<h2>Transfer Learning with CNN on the classic IMDB Sentiment</h2>

In [1]:
### Import Libraries
import pandas as pd
import numpy as np
import time
import gc
import re

import nltk
from nltk.corpus import stopwords
#nltk.download('stopwords')
stop_words = set(stopwords.words('english')) 

import gensim
from gensim.models import KeyedVectors

import torch
import torch.nn as nn
import torch.optim as optim
import torch.nn.functional as F
import torch.utils.data as data_utils


from torchtext import data
from torchtext import datasets
from torchtext.vocab import Vectors

### Get Data and Prepare it for training

In [2]:
df = pd.read_csv('./data/imdb_master.csv', encoding="latin-1")
df = df.drop(['Unnamed: 0', 'file'], axis=1)

df = df[df['label'] != 'unsup']
df['label'] = df['label'].replace('neg', 0)
df['label'] = df['label'].replace('pos', 1)

In [3]:
df['label'] = df['label'].replace('neg', 0)
df['label'] = df['label'].replace('pos', 1)

### SHORT PROBLEM
Could you repeat the part of the IMDB sentiment notebook that begins at "### Get Data" and stops after "0', 'file'], axis=1)", word for word? The lines that come next are separate material and have nothing to do with the IMDB sentiment notebook.

### SUPPLIED MATERIAL
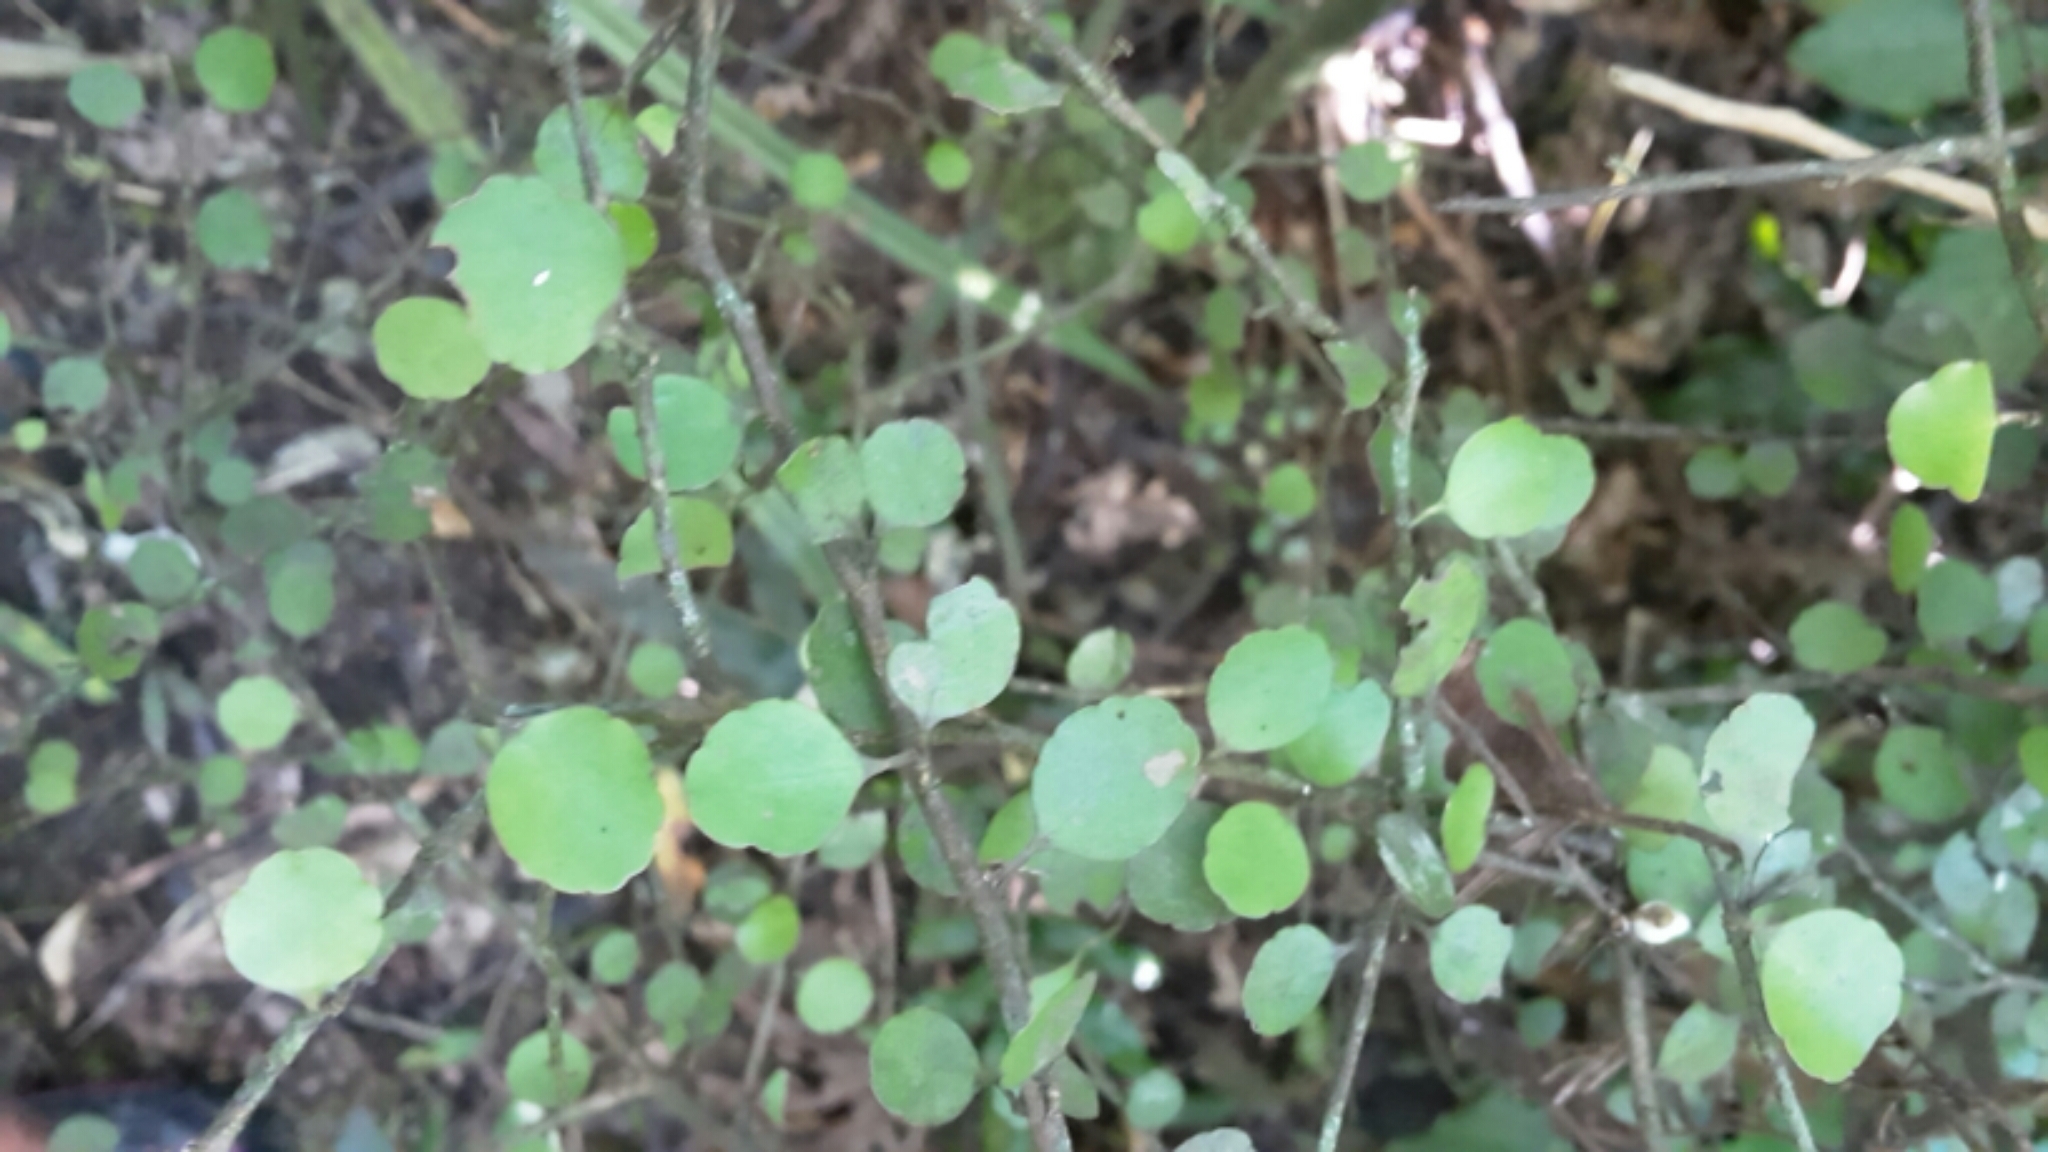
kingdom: Plantae
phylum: Tracheophyta
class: Magnoliopsida
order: Apiales
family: Araliaceae
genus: Raukaua
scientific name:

### ANSWER IN FULL
### Get Data and Prepare it for training

In [2]:
df = pd.read_csv('./data/imdb_master.csv', encoding="latin-1")
df = df.drop(['Unnamed: 0', 'file'], axis=1)